First off, p2 is not const. Second, initialization can only occur at
definition time, afterwards it becomes assignment.

Gcc apparently remembers that it has invalid content, and
thus rejects the arithmetic statement.

No, gcc rejects the expression because the pointers are not
compatible.

Robert Gamble

Spiros Bousbouras wrote:

#include <stdlib.h>

int main(void) {
char **p1 ;
const char **p2 ;

p1 = malloc(5 * sizeof(char *)) ;
if (p1 == 0) return EXIT_FAILURE ;
p2 = p1 + 1 ;
p2 - p1 ;
return 0 ;
}

When I try to compile the above on gcc 4.1.2 I get
t.c: 10: error: invalid operands to binary -

Is it a compiler bug ? It seems legal to me.

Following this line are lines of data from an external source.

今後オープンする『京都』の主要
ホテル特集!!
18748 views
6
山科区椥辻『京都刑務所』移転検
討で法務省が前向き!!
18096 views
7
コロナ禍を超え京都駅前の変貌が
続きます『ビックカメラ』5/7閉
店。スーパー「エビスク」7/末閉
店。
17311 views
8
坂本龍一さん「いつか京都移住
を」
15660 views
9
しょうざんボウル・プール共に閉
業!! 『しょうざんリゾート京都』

The actual problem is for the line above:
p2 = p1 + 1;
In fact, my copy of gcc issues a diagnostic for that line, which
diagnostic you are not reporting.

What gcc doesn't like is that 'const char **' and 'char **' are not
compatible types. If you remove const from the declaration of p2, both
of those diagnostics will go away.

I'll leave it to others to discuss whether 'const char **' and 'char **'
are compatible types, or why they should be, or why they are not.